Billionaires, Wealth Distribution, and Wealth Taxes—Part One
The distribution of wealth has been the subject of much discussion. Wealth tax proposals have been made to address it. Before these proposals can be considered, the cause of wealth inequality must be understood. This is the subject of today’s Commentary. Next week’s Part Two of this discussion will focus on the proposals for addressing it. Let’s try to be fact-based and rational.
The dramatic growth of wealth since the industrial revolution has been driven by increases in productivity. A unit of work today creates far more value, and generally more compensation, than it did historically. Until the 1980s, the workforce at large benefited from this progress and the level of wealth inequality generally declined. Since that time, however, several global developments have disrupted this trend and altered the distribution of wealth. The St. Louis Fed reports that the wealth of the top 10% of the population grew from 67% of total wealth in 1989 ($22 trillion) to 77% in 2016 ($66.9 trillion), while the wealth of the bottom 50% declined over the same period from 3% ($1 trillion) to 1% ($.9 trillion).
Economists cite several reasons for this, including trade agreements, tax policy, the financial crisis, the state of American education, etc. Fundamental to all these factors, however, is the change in the supply and demand of labor that has occurred over this period.
Work is rewarded in a free market based on the dynamic of supply and demand. Work that requires relatively rare skills demands higher compensation than work that does not. Unique skills; advanced education; athletic capacities; creativity in music, technology, or business; and unusual capacities to lead and inspire others are all rare. Higher compensation over time leads to greater wealth, be it in the form of savings, real estate, company ownership, etc. The return on accumulated wealth compounds its growth.
Two developments have altered these dynamics. First, globalization has created a single market for labor, increasing the supply particularly of unskilled labor from countries like Mexico, China, and India. Second, advancements in automation and artificial intelligence have reduced the demand for both unskilled and semiskilled labor. Both of these factors have put downward pressure on the price of labor.
At the other end of the spectrum, highly skilled workers such as doctors, lawyers, academics, technologists, executives, athletes, and entertainers have not been subject to these dynamics and have experienced a growth in relative compensation. Partners in prestigious law firms bill at $1,000 per hour, plastic surgeons earn $501,000 on average, $100 million contracts abound in the MLB, and a talk show host and entrepreneur is now one of the country’s wealthiest women.

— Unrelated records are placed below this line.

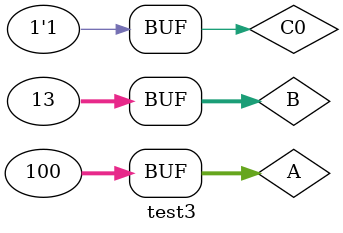
<source format=v>
`timescale 1ns / 1ps


module test3;

	// Inputs
	reg [31:0] A;
	reg [31:0] B;
	reg C0;

	// Outputs
	wire [31:0] S;
	wire Co;

	// Instantiate the Unit Under Test (UUT)
	ADC321 uut (
		.A(A), 
		.B(B), 
		.C0(C0), 
		.S(S), 
		.Co(Co)
	);

	initial begin
		// Initialize Inputs
		A = 0;
		B = 0;
		C0 = 0;

		// Wait 100 ns for global reset to finish
		#100;
        
		// Add stimulus here
		A=32'hffff_ffff;
		B=32'd2;
		#100;
		A=32'd100;
		B=32'd13;
		C0=1;

	end
      
endmodule


</source>
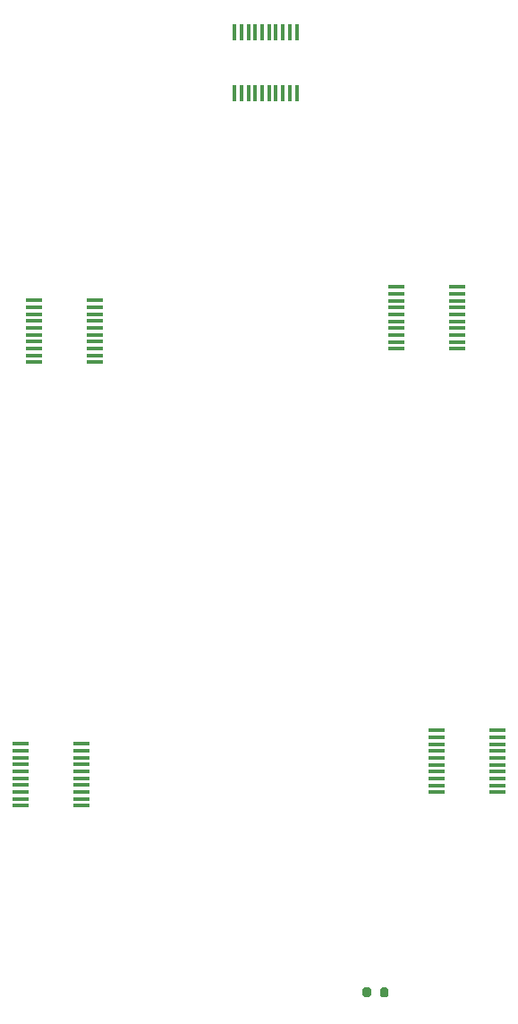
<source format=gbr>
%TF.GenerationSoftware,KiCad,Pcbnew,(5.1.8)-1*%
%TF.CreationDate,2021-03-01T08:31:10-06:00*%
%TF.ProjectId,CircuitBoard,43697263-7569-4744-926f-6172642e6b69,rev?*%
%TF.SameCoordinates,Original*%
%TF.FileFunction,Paste,Top*%
%TF.FilePolarity,Positive*%
%FSLAX46Y46*%
G04 Gerber Fmt 4.6, Leading zero omitted, Abs format (unit mm)*
G04 Created by KiCad (PCBNEW (5.1.8)-1) date 2021-03-01 08:31:10*
%MOMM*%
%LPD*%
G01*
G04 APERTURE LIST*
%ADD10R,1.570000X0.410000*%
%ADD11R,0.410000X1.570000*%
G04 APERTURE END LIST*
D10*
%TO.C,U5*%
X105080000Y-95635000D03*
X105080000Y-94985000D03*
X105080000Y-94335000D03*
X105080000Y-93685000D03*
X105080000Y-93035000D03*
X105080000Y-92385000D03*
X105080000Y-91735000D03*
X105080000Y-91085000D03*
X105080000Y-90435000D03*
X105080000Y-89785000D03*
X110820000Y-89785000D03*
X110820000Y-90435000D03*
X110820000Y-91085000D03*
X110820000Y-91735000D03*
X110820000Y-92385000D03*
X110820000Y-93035000D03*
X110820000Y-93685000D03*
X110820000Y-94335000D03*
X110820000Y-94985000D03*
X110820000Y-95635000D03*
%TD*%
%TO.C,U4*%
X103810000Y-137545000D03*
X103810000Y-136895000D03*
X103810000Y-136245000D03*
X103810000Y-135595000D03*
X103810000Y-134945000D03*
X103810000Y-134295000D03*
X103810000Y-133645000D03*
X103810000Y-132995000D03*
X103810000Y-132345000D03*
X103810000Y-131695000D03*
X109550000Y-131695000D03*
X109550000Y-132345000D03*
X109550000Y-132995000D03*
X109550000Y-133645000D03*
X109550000Y-134295000D03*
X109550000Y-134945000D03*
X109550000Y-135595000D03*
X109550000Y-136245000D03*
X109550000Y-136895000D03*
X109550000Y-137545000D03*
%TD*%
%TO.C,U3*%
X145110000Y-88515000D03*
X145110000Y-89165000D03*
X145110000Y-89815000D03*
X145110000Y-90465000D03*
X145110000Y-91115000D03*
X145110000Y-91765000D03*
X145110000Y-92415000D03*
X145110000Y-93065000D03*
X145110000Y-93715000D03*
X145110000Y-94365000D03*
X139370000Y-94365000D03*
X139370000Y-93715000D03*
X139370000Y-93065000D03*
X139370000Y-92415000D03*
X139370000Y-91765000D03*
X139370000Y-91115000D03*
X139370000Y-90465000D03*
X139370000Y-89815000D03*
X139370000Y-89165000D03*
X139370000Y-88515000D03*
%TD*%
D11*
%TO.C,U2*%
X124075000Y-64440000D03*
X124725000Y-64440000D03*
X125375000Y-64440000D03*
X126025000Y-64440000D03*
X126675000Y-64440000D03*
X127325000Y-64440000D03*
X127975000Y-64440000D03*
X128625000Y-64440000D03*
X129275000Y-64440000D03*
X129925000Y-64440000D03*
X129925000Y-70180000D03*
X129275000Y-70180000D03*
X128625000Y-70180000D03*
X127975000Y-70180000D03*
X127325000Y-70180000D03*
X126675000Y-70180000D03*
X126025000Y-70180000D03*
X125375000Y-70180000D03*
X124725000Y-70180000D03*
X124075000Y-70180000D03*
%TD*%
D10*
%TO.C,U1*%
X148920000Y-130425000D03*
X148920000Y-131075000D03*
X148920000Y-131725000D03*
X148920000Y-132375000D03*
X148920000Y-133025000D03*
X148920000Y-133675000D03*
X148920000Y-134325000D03*
X148920000Y-134975000D03*
X148920000Y-135625000D03*
X148920000Y-136275000D03*
X143180000Y-136275000D03*
X143180000Y-135625000D03*
X143180000Y-134975000D03*
X143180000Y-134325000D03*
X143180000Y-133675000D03*
X143180000Y-133025000D03*
X143180000Y-132375000D03*
X143180000Y-131725000D03*
X143180000Y-131075000D03*
X143180000Y-130425000D03*
%TD*%
%TO.C,R1*%
G36*
G01*
X137839000Y-155469000D02*
X137839000Y-154919000D01*
G75*
G02*
X138039000Y-154719000I200000J0D01*
G01*
X138439000Y-154719000D01*
G75*
G02*
X138639000Y-154919000I0J-200000D01*
G01*
X138639000Y-155469000D01*
G75*
G02*
X138439000Y-155669000I-200000J0D01*
G01*
X138039000Y-155669000D01*
G75*
G02*
X137839000Y-155469000I0J200000D01*
G01*
G37*
G36*
G01*
X136189000Y-155469000D02*
X136189000Y-154919000D01*
G75*
G02*
X136389000Y-154719000I200000J0D01*
G01*
X136789000Y-154719000D01*
G75*
G02*
X136989000Y-154919000I0J-200000D01*
G01*
X136989000Y-155469000D01*
G75*
G02*
X136789000Y-155669000I-200000J0D01*
G01*
X136389000Y-155669000D01*
G75*
G02*
X136189000Y-155469000I0J200000D01*
G01*
G37*
%TD*%
M02*

</source>
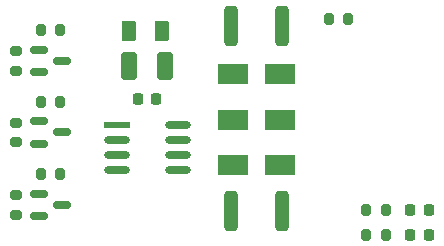
<source format=gtp>
G04 #@! TF.GenerationSoftware,KiCad,Pcbnew,(6.99.0-2815-gbbc0c61ccb)*
G04 #@! TF.CreationDate,2023-01-22T02:42:31+07:00*
G04 #@! TF.ProjectId,ESP32-MODBUS-RS485-SHIELD,45535033-322d-44d4-9f44-4255532d5253,rev?*
G04 #@! TF.SameCoordinates,Original*
G04 #@! TF.FileFunction,Paste,Top*
G04 #@! TF.FilePolarity,Positive*
%FSLAX46Y46*%
G04 Gerber Fmt 4.6, Leading zero omitted, Abs format (unit mm)*
G04 Created by KiCad (PCBNEW (6.99.0-2815-gbbc0c61ccb)) date 2023-01-22 02:42:31*
%MOMM*%
%LPD*%
G01*
G04 APERTURE LIST*
G04 Aperture macros list*
%AMRoundRect*
0 Rectangle with rounded corners*
0 $1 Rounding radius*
0 $2 $3 $4 $5 $6 $7 $8 $9 X,Y pos of 4 corners*
0 Add a 4 corners polygon primitive as box body*
4,1,4,$2,$3,$4,$5,$6,$7,$8,$9,$2,$3,0*
0 Add four circle primitives for the rounded corners*
1,1,$1+$1,$2,$3*
1,1,$1+$1,$4,$5*
1,1,$1+$1,$6,$7*
1,1,$1+$1,$8,$9*
0 Add four rect primitives between the rounded corners*
20,1,$1+$1,$2,$3,$4,$5,0*
20,1,$1+$1,$4,$5,$6,$7,0*
20,1,$1+$1,$6,$7,$8,$9,0*
20,1,$1+$1,$8,$9,$2,$3,0*%
G04 Aperture macros list end*
%ADD10RoundRect,0.200000X0.200000X0.275000X-0.200000X0.275000X-0.200000X-0.275000X0.200000X-0.275000X0*%
%ADD11RoundRect,0.250000X0.375000X0.625000X-0.375000X0.625000X-0.375000X-0.625000X0.375000X-0.625000X0*%
%ADD12RoundRect,0.200000X0.275000X-0.200000X0.275000X0.200000X-0.275000X0.200000X-0.275000X-0.200000X0*%
%ADD13RoundRect,0.250000X0.412500X0.925000X-0.412500X0.925000X-0.412500X-0.925000X0.412500X-0.925000X0*%
%ADD14RoundRect,0.150000X-0.587500X-0.150000X0.587500X-0.150000X0.587500X0.150000X-0.587500X0.150000X0*%
%ADD15RoundRect,0.218750X0.218750X0.256250X-0.218750X0.256250X-0.218750X-0.256250X0.218750X-0.256250X0*%
%ADD16RoundRect,0.250000X-0.312500X-1.450000X0.312500X-1.450000X0.312500X1.450000X-0.312500X1.450000X0*%
%ADD17R,2.500000X1.800000*%
%ADD18RoundRect,0.225000X0.225000X0.250000X-0.225000X0.250000X-0.225000X-0.250000X0.225000X-0.250000X0*%
%ADD19R,2.200000X0.600000*%
%ADD20O,2.200000X0.600000*%
G04 APERTURE END LIST*
D10*
X134725000Y-92700000D03*
X136375000Y-92700000D03*
D11*
X145000000Y-86700000D03*
X142200000Y-86700000D03*
D10*
X134725000Y-86650000D03*
X136375000Y-86650000D03*
D12*
X132650000Y-100625000D03*
X132650000Y-102275000D03*
D13*
X145237500Y-89700000D03*
X142162500Y-89700000D03*
D12*
X132650000Y-88425000D03*
X132650000Y-90075000D03*
D14*
X134612500Y-94350000D03*
X134612500Y-96250000D03*
X136487500Y-95300000D03*
D15*
X167587500Y-103950000D03*
X166012500Y-103950000D03*
D16*
X150862500Y-86300000D03*
X155137500Y-86300000D03*
D17*
X154999999Y-98049999D03*
X150999999Y-98049999D03*
D10*
X162275000Y-103950000D03*
X163925000Y-103950000D03*
X134725000Y-98830000D03*
X136375000Y-98830000D03*
X162275000Y-101900000D03*
X163925000Y-101900000D03*
D18*
X144492500Y-92450000D03*
X142942500Y-92450000D03*
D17*
X150999999Y-90362499D03*
X154999999Y-90362499D03*
D16*
X150862500Y-101950000D03*
X155137500Y-101950000D03*
D19*
X141181059Y-94644999D03*
D20*
X141181059Y-95914999D03*
X141181059Y-97184999D03*
X141181059Y-98454999D03*
X146380939Y-98454999D03*
X146380939Y-97184999D03*
X146380939Y-95914999D03*
X146380939Y-94644999D03*
D10*
X159125000Y-85700000D03*
X160775000Y-85700000D03*
D12*
X132650000Y-94475000D03*
X132650000Y-96125000D03*
D14*
X134612500Y-88300000D03*
X134612500Y-90200000D03*
X136487500Y-89250000D03*
D17*
X154999999Y-94224999D03*
X150999999Y-94224999D03*
D14*
X134612500Y-100500000D03*
X134612500Y-102400000D03*
X136487500Y-101450000D03*
D15*
X167587500Y-101900000D03*
X166012500Y-101900000D03*
M02*

</source>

A factor that affects all labor, not just the least skilled, is that after remaining stable for generations, labor’s share of national income versus capital declined from 75% in 1980 to 70% today.
Technology has accelerated these trends. While traditional industries required large amounts of capital, time, and unskilled or semiskilled labor to create wealth, technology now enables entrepreneurs to create value with relatively small amounts of these inputs. For example, in 1979 General Motors’s employment peaked at 1.45 million and it was valued at $14.7 billion. In contrast, Facebook went public in 2012 at a value of $104 billion while employing only 4,600 employees.
Technology and automation have also made it more difficult to transition between jobs. For example, as cars became more sophisticated, workers were able to upgrade their skills in order to stay in demand. Today, however, retraining in order to program and manage the machinery of automation is not easy and leaves many behind. The consequences for income are shown in the following Brookings Institute chart.
These challenges are heightened for the poor, who must struggle to compete while overcoming the trauma of poverty, the absence of pre-K education, poor schools, the inability to afford college, and the difficulty of recovering from economic setbacks.
Although Senator Sanders is fond of saying that “there has been a massive transfer of wealth from those who have too little to those who have too much,” there has been no such “transfer.” Wealth created over the past 30 years has simply been created and retained by a smaller and smaller number of people. Even the advisors to Senator Warren and architects of her wealth tax, Emmanuel Saez and Gabriel Zucman, state in their book The Triumph of Injustice that the evidence “doesn’t prove that the fortunes earned by the ultra-rich have been gained at the expense of the rest of the population.”